What once would have raised howls of protest, is now meekly endured
by milquetoasts too cowed to glare in unison at clueless parents or
to inform the manager that
his "music" is irritating and offensive. Instead, customers dutifully genuflect
toward the Huns who shroud our sensibilities with emotional smog. These SNL,
MTV, Leno-Letterman barbarians no longer pound at the gate. Rather, they own
the portal key--the means of communication.
Incessant noise, crude humor, and shallow sensuality fills our public space--flooding
into the street from boxes that blare similar messages in private homes. It
is a fitting backdrop for lives devoid of depth--for nose-pierced pop-cultural
clones, mall-rat rebels, and 9-to-5 commuters engrossed in the permutations
of celebrity justice.
Amid this raucous decadence, tolerance is a one-way street. Principled individuals
are asked to defer to the sensibilities of those who find the word "Christmas" offensive.

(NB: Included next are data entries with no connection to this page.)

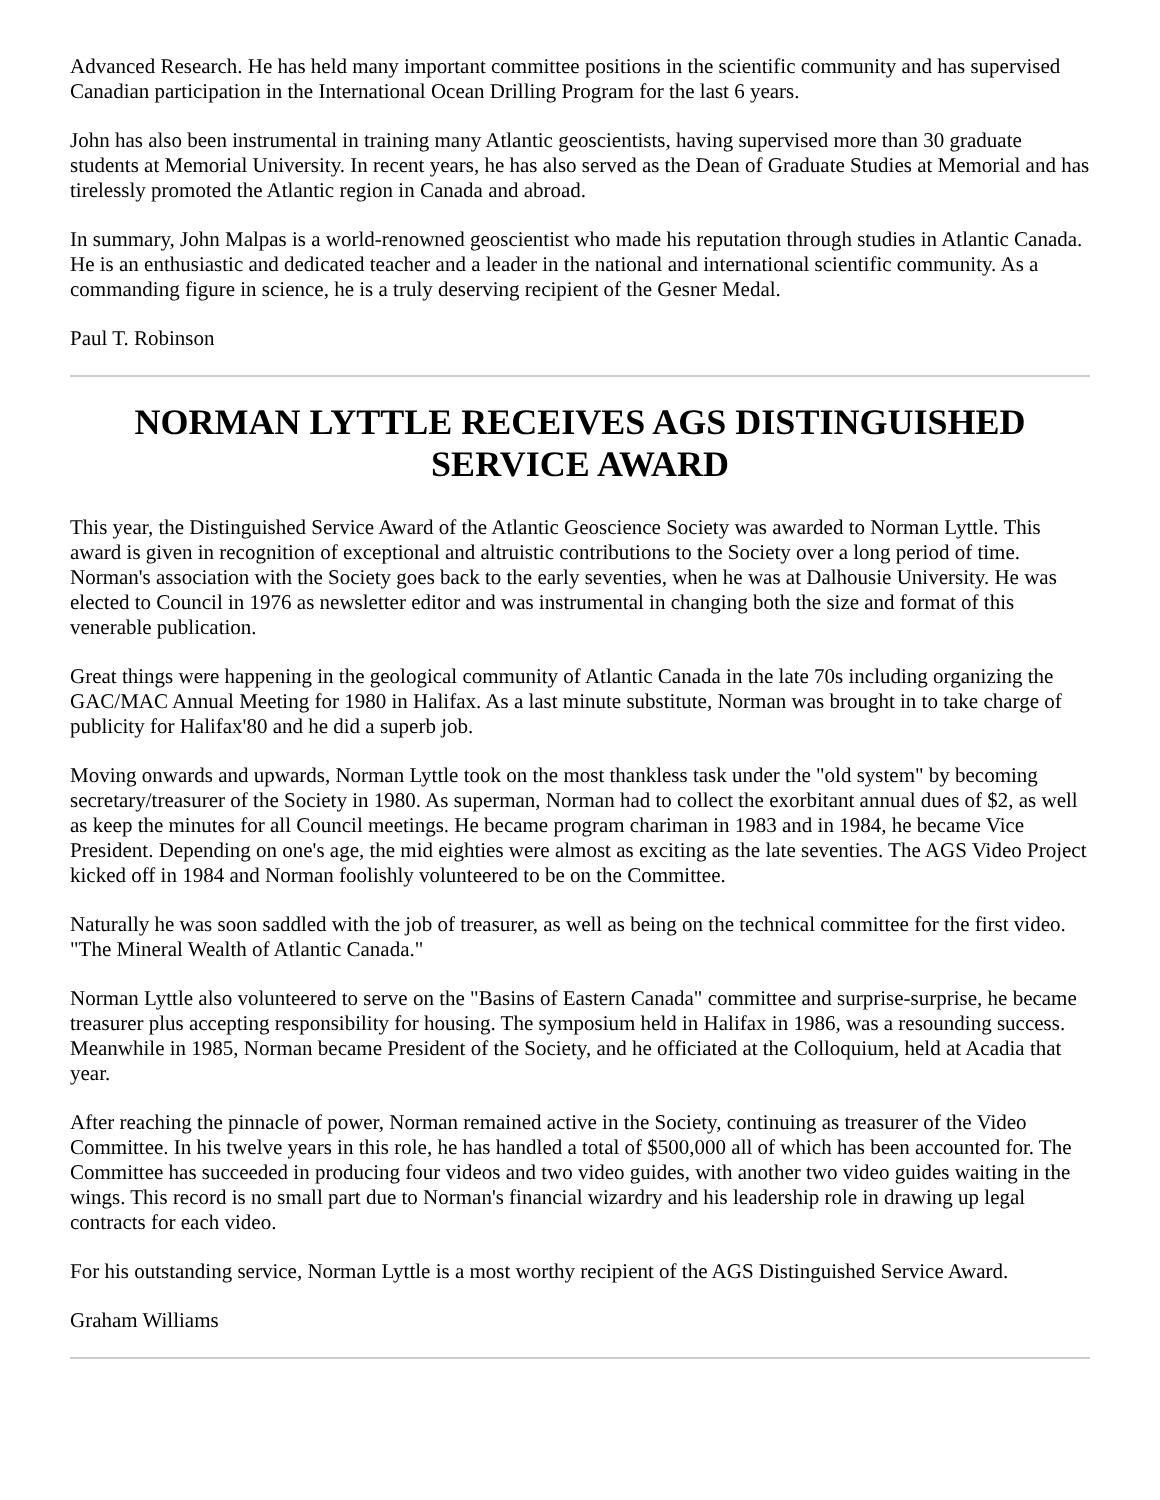Advanced Research. He has held many important committee positions in the scientific community and has supervised Canadian participation in the International Ocean Drilling Program for the last 6 years.
John has also been instrumental in training many Atlantic geoscientists, having supervised more than 30 graduate students at Memorial University. In recent years, he has also served as the Dean of Graduate Studies at Memorial and has tirelessly promoted the Atlantic region in Canada and abroad.
In summary, John Malpas is a world-renowned geoscientist who made his reputation through studies in Atlantic Canada. He is an enthusiastic and dedicated teacher and a leader in the national and international scientific community. As a commanding figure in science, he is a truly deserving recipient of the Gesner Medal.
Paul T. Robinson
NORMAN LYTTLE RECEIVES AGS DISTINGUISHED SERVICE AWARD
This year, the Distinguished Service Award of the Atlantic Geoscience Society was awarded to Norman Lyttle. This award is given in recognition of exceptional and altruistic contributions to the Society over a long period of time. Norman's association with the Society goes back to the early seventies, when he was at Dalhousie University. He was elected to Council in 1976 as newsletter editor and was instrumental in changing both the size and format of this venerable publication.
Great things were happening in the geological community of Atlantic Canada in the late 70s including organizing the GAC/MAC Annual Meeting for 1980 in Halifax. As a last minute substitute, Norman was brought in to take charge of publicity for Halifax'80 and he did a superb job.
Moving onwards and upwards, Norman Lyttle took on the most thankless task under the "old system" by becoming secretary/treasurer of the Society in 1980. As superman, Norman had to collect the exorbitant annual dues of $2, as well as keep the minutes for all Council meetings. He became program chariman in 1983 and in 1984, he became Vice President. Depending on one's age, the mid eighties were almost as exciting as the late seventies. The AGS Video Project kicked off in 1984 and Norman foolishly volunteered to be on the Committee.
Naturally he was soon saddled with the job of treasurer, as well as being on the technical committee for the first video. "The Mineral Wealth of Atlantic Canada."
Norman Lyttle also volunteered to serve on the "Basins of Eastern Canada" committee and surprise-surprise, he became treasurer plus accepting responsibility for housing. The symposium held in Halifax in 1986, was a resounding success. Meanwhile in 1985, Norman became President of the Society, and he officiated at the Colloquium, held at Acadia that year.
After reaching the pinnacle of power, Norman remained active in the Society, continuing as treasurer of the Video Committee. In his twelve years in this role, he has handled a total of $500,000 all of which has been accounted for. The Committee has succeeded in producing four videos and two video guides, with another two video guides waiting in the wings. This record is no small part due to Norman's financial wizardry and his leadership role in drawing up legal contracts for each video.
For his outstanding service, Norman Lyttle is a most worthy recipient of the AGS Distinguished Service Award.
Graham Williams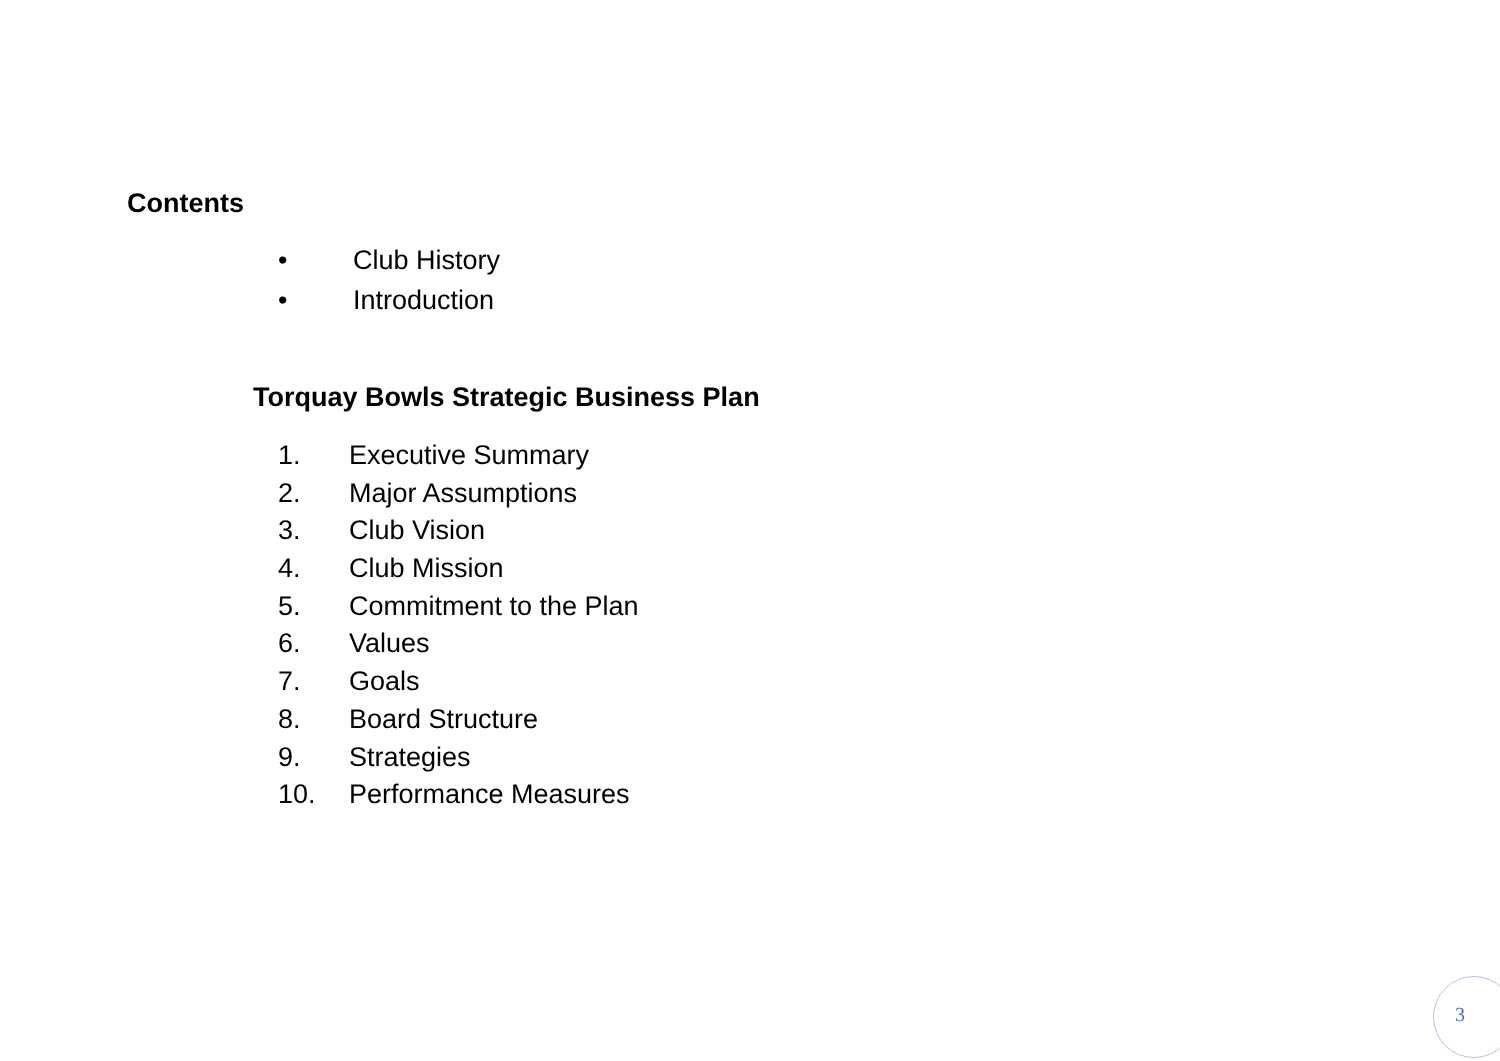Contents
• Club History
• Introduction
Torquay Bowls Strategic Business Plan
1. Executive Summary
2. Major Assumptions
3. Club Vision
4. Club Mission
5. Commitment to the Plan
6. Values
7. Goals
8. Board Structure
9. Strategies
10. Performance Measures
3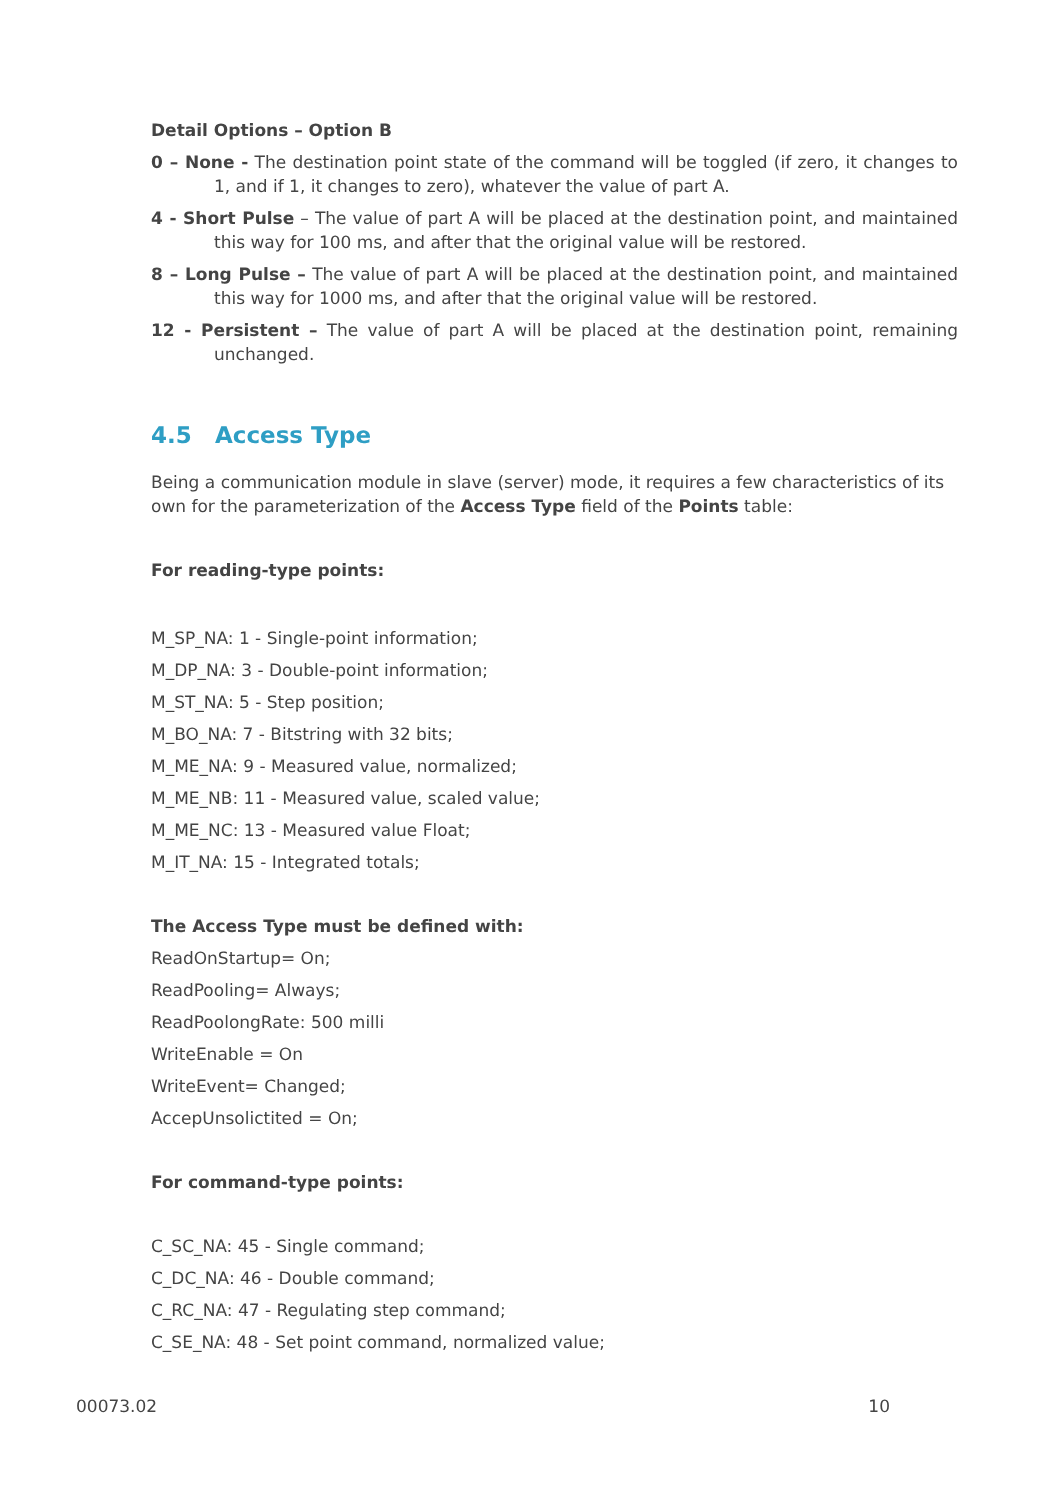Detail Options – Option B
0 – None - The destination point state of the command will be toggled (if zero, it changes to 1, and if 1, it changes to zero), whatever the value of part A.
4 - Short Pulse – The value of part A will be placed at the destination point, and maintained this way for 100 ms, and after that the original value will be restored.
8 – Long Pulse – The value of part A will be placed at the destination point, and maintained this way for 1000 ms, and after that the original value will be restored.
12 - Persistent – The value of part A will be placed at the destination point, remaining unchanged.
4.5 Access Type
Being a communication module in slave (server) mode, it requires a few characteristics of its own for the parameterization of the Access Type field of the Points table:
For reading-type points:
M_SP_NA: 1 - Single-point information;
M_DP_NA: 3 - Double-point information;
M_ST_NA: 5 - Step position;
M_BO_NA: 7 - Bitstring with 32 bits;
M_ME_NA: 9 - Measured value, normalized;
M_ME_NB: 11 - Measured value, scaled value;
M_ME_NC: 13 - Measured value Float;
M_IT_NA: 15 - Integrated totals;
The Access Type must be defined with:
ReadOnStartup= On;
ReadPooling= Always;
ReadPoolongRate: 500 milli
WriteEnable = On
WriteEvent= Changed;
AccepUnsolictited = On;
For command-type points:
C_SC_NA: 45 - Single command;
C_DC_NA: 46 - Double command;
C_RC_NA: 47 - Regulating step command;
C_SE_NA: 48 - Set point command, normalized value;
00073.02 10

On the other hand, when crude, insulting, and noxious material is broadcast
in public, these same individuals are expected to "be open" to the expression
of "alternate perspectives". In such a society, being a good sport is synonymous
with moral cowardice. After all, only those with a conscience (or those with
hearing intact) are obliged to leave their "hangups" at home.
Mel Brooks, as the 2000-year-old man, once made this reply to Carl
Reiner’s
question about the secret to planetary peace: "If everyone in the world ...
would play ... a violin, we would be bigger and better than Mantovani." The
effect of filling our ears (and souls) with virulent electronic emissions has
had the opposite result--producing a culture where reflection, tranquility,
and considerateness are increasingly rare.
This debilitating trend will only be reversed when Americans summon the courage
to demand decorum in public. Each intervention creates momentum toward a decent
society and makes it more likely that frustrated fence-sitters will also take
up the challenge of calling brutishness exactly what it is.